In [23]:
import pandas as pd
import numpy as np
import os

# Caminho para o Excel original
xlsx_path = "../data/labels/OSATS.xlsx"

# Carregar o Excel
df = pd.read_excel(xlsx_path)

# Converter colunas relevantes para números (caso haja erros de tipo)
numeric_cols = [col for col in df.columns if 'OSATS_' in col or col.upper().startswith('GLOBA')]
df[numeric_cols] = df[numeric_cols].apply(pd.to_numeric, errors='coerce')

# Visualizar primeiras linhas
df.head()

Unnamed: 0,STUDENT,GROUP,TIME,SUTURES,INVESTIGATOR,VIDEO,OSATS_RESPECT,OSATS_MOTION,OSATS_INSTRUMENT,OSATS_SUTURE,OSATS_FLOW,OSATS_KNOWLEDGE,OSATS_PERFORMANCE,OSATS_FINAL_QUALITY,GLOBA_RATING_SCORE
0,AHO729,E-LEARNING,PRE,1.0,A,P54M,2,1,2,2,1,2,2,1,13
1,AHO729,E-LEARNING,PRE,1.0,B,P54M,2,1,3,1,2,1,2,1,13
2,AHO729,E-LEARNING,PRE,1.0,C,P54M,2,1,1,1,1,1,1,1,9
3,AHO729,E-LEARNING,POST,4.5,A,M45P,4,4,4,3,3,4,3,3,28
4,AHO729,E-LEARNING,POST,4.5,B,M45P,2,3,4,3,3,4,3,3,25


In [24]:
# Agrupar por vídeo e tirar média dos scores
df_grouped = df.groupby("VIDEO")[numeric_cols].mean().round(0).astype(int)
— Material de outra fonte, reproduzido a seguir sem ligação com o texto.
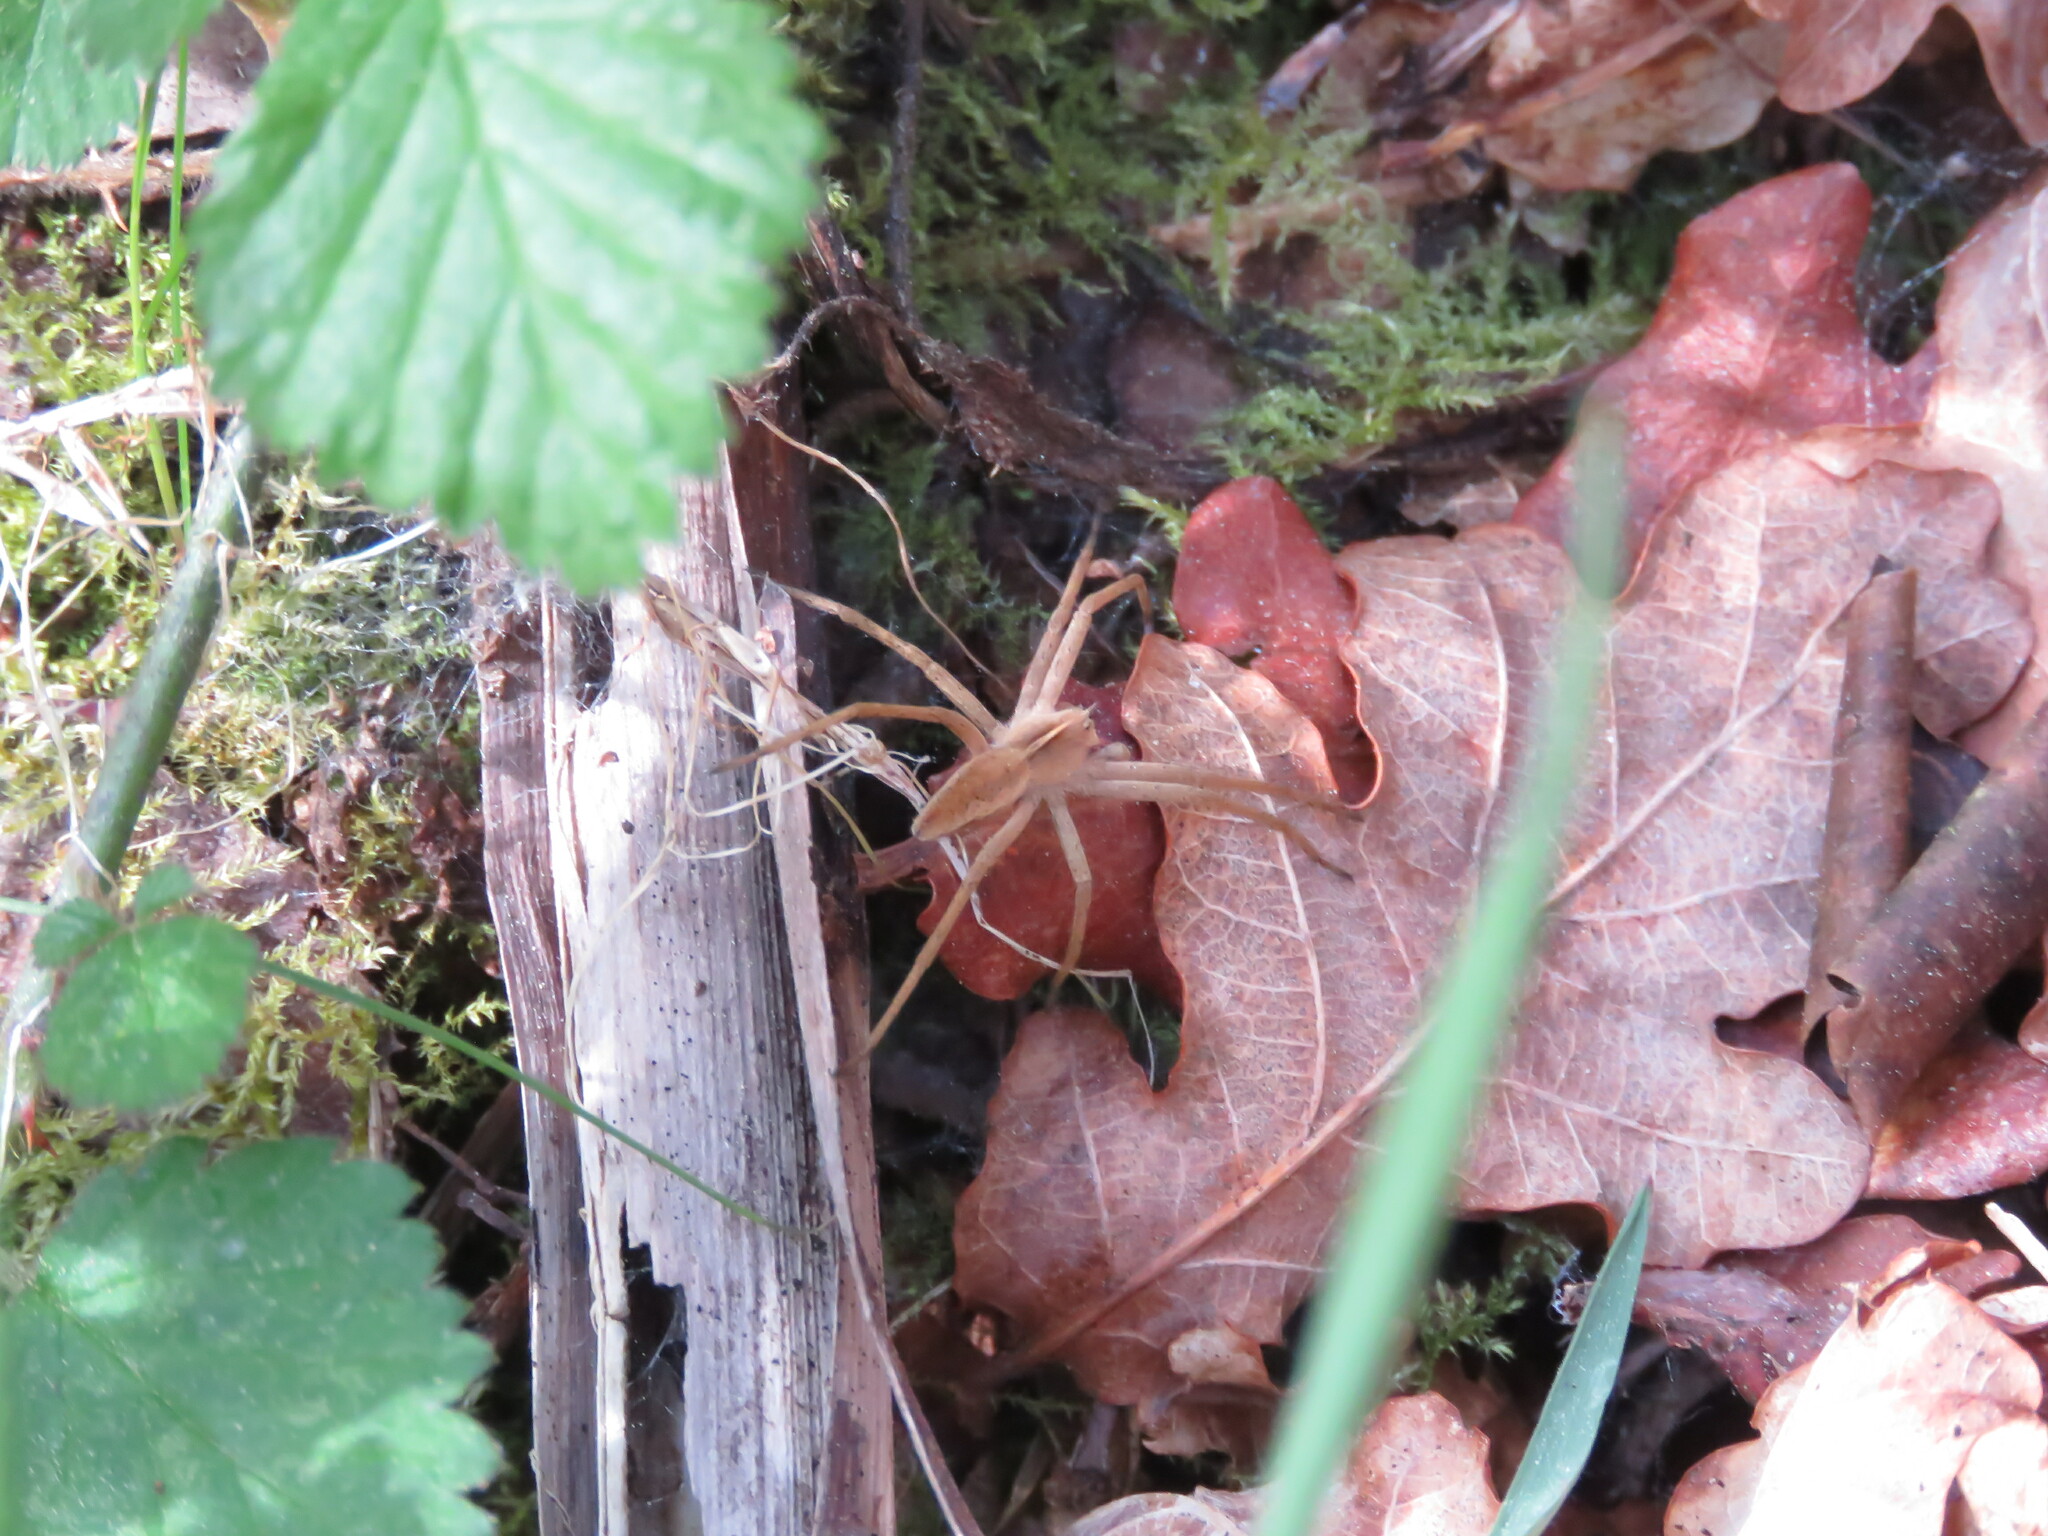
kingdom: Animalia
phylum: Arthropoda
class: Arachnida
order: Araneae
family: Pisauridae
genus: Pisaura
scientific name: Pisaura mirabilis
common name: Tent spider
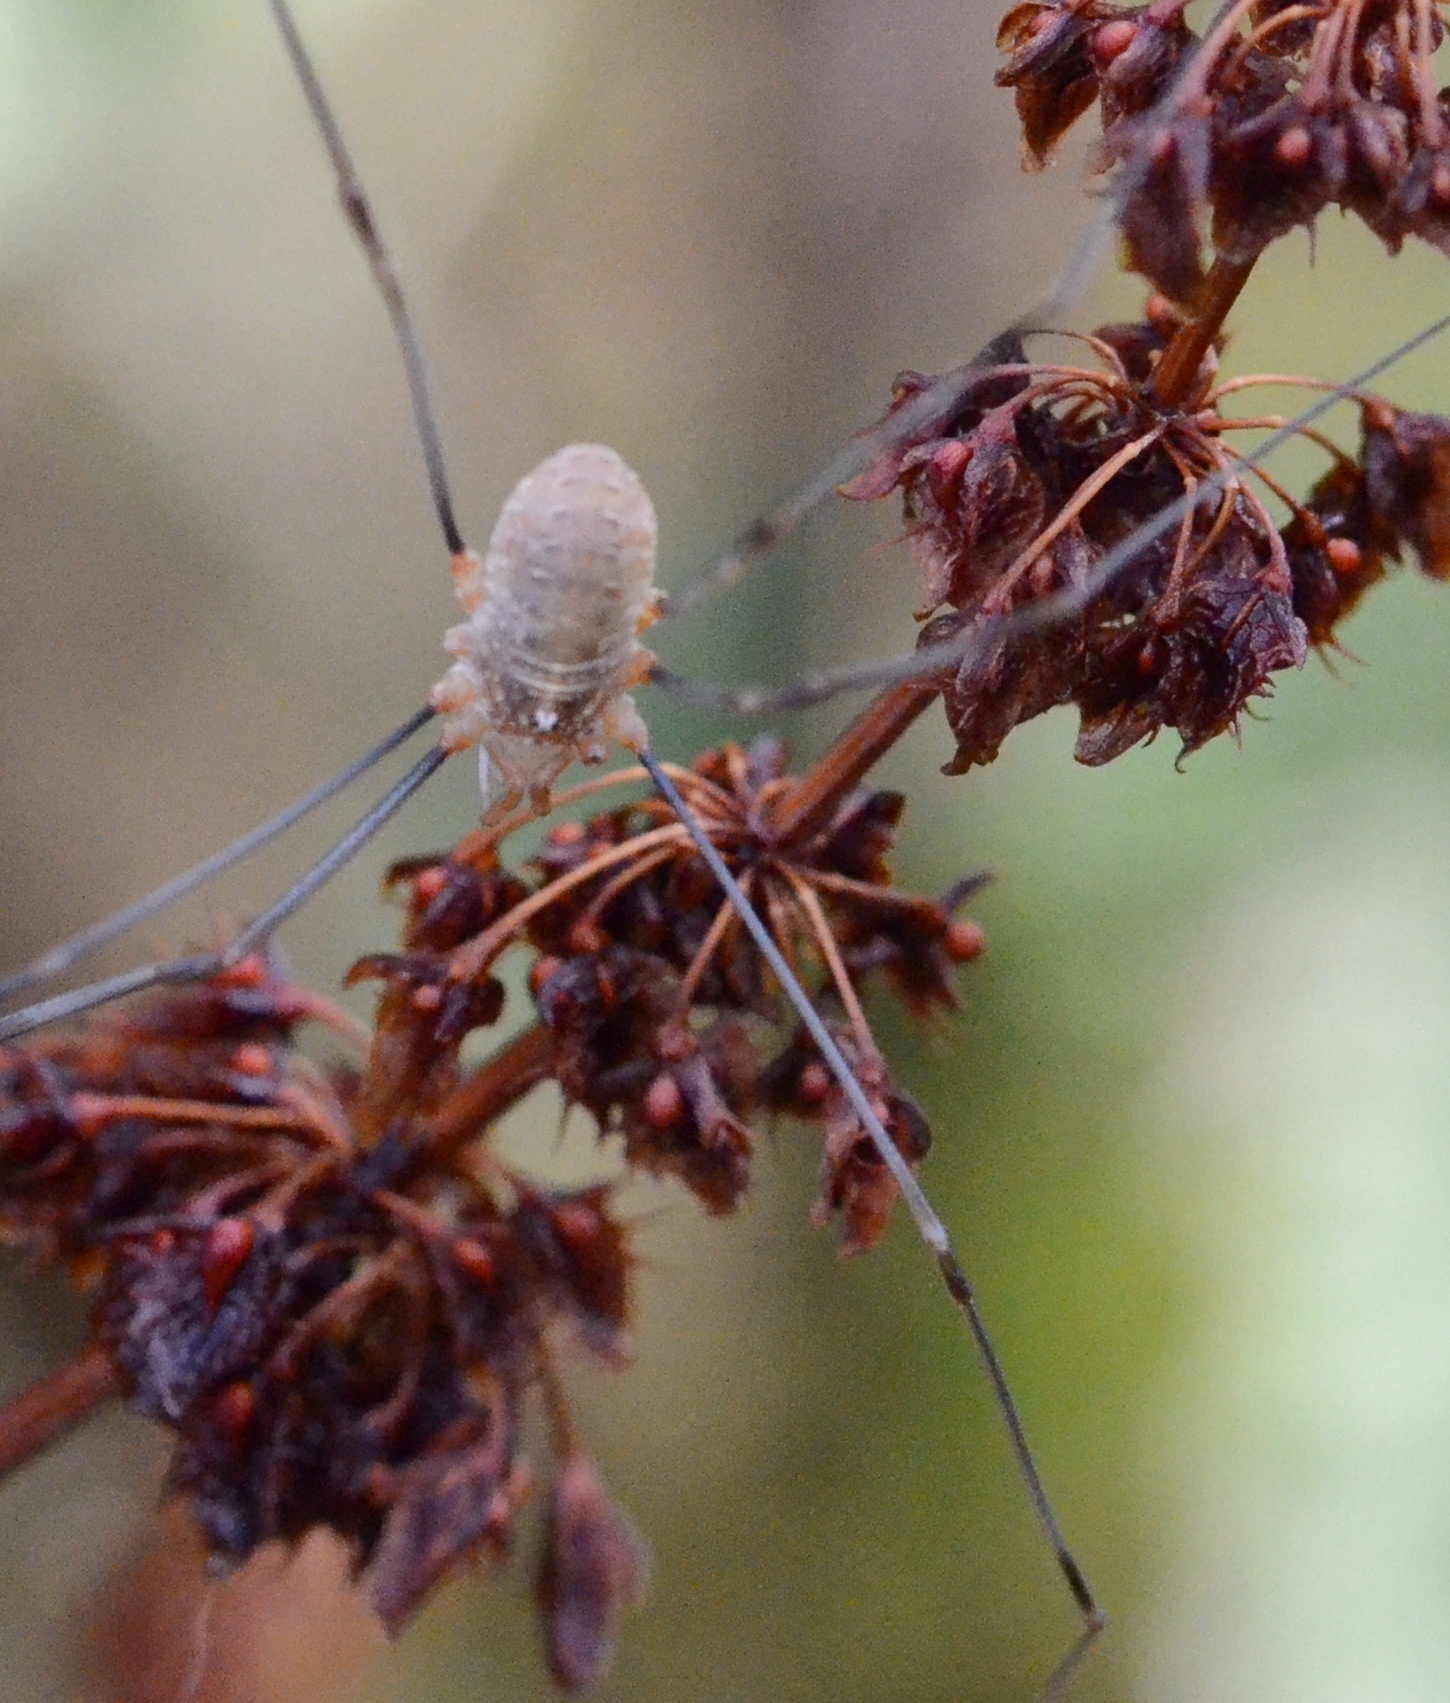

# Criar coluna GRS_CLASS (0 a 3)
def score_to_class(score):
    if score <= 15:
        return 0  # Novice
    elif score <= 23:
        return 1  # Intermediate
    elif score <= 31:
        return 2  # Proficient
    else:
        return 3  # Expert

df_grouped["GRS_CLASS"] = df_grouped["GLOBA_RATING_SCORE"].apply(score_to_class)

# Guardar CSV para Task 1
task1_df = df_grouped[["GRS_CLASS"]].reset_index()
task1_df.columns = ["VIDEO", "GRS"]
task1_df.to_csv("../data/labels/labels_task1.csv", index=False)
print("✅ CSV da Task 1 guardado.")
task1_df.head()


✅ CSV da Task 1 guardado.


Unnamed: 0,VIDEO,GRS
0,A31H,0
1,A36O,0
2,A40E,1
3,A41X,3
4,A59Z,0


In [25]:
# Extrair colunas OSATS
osats_cols = [col for col in df_grouped.columns if col.startswith("OSATS_")]
task2_df = df_grouped[osats_cols].reset_index()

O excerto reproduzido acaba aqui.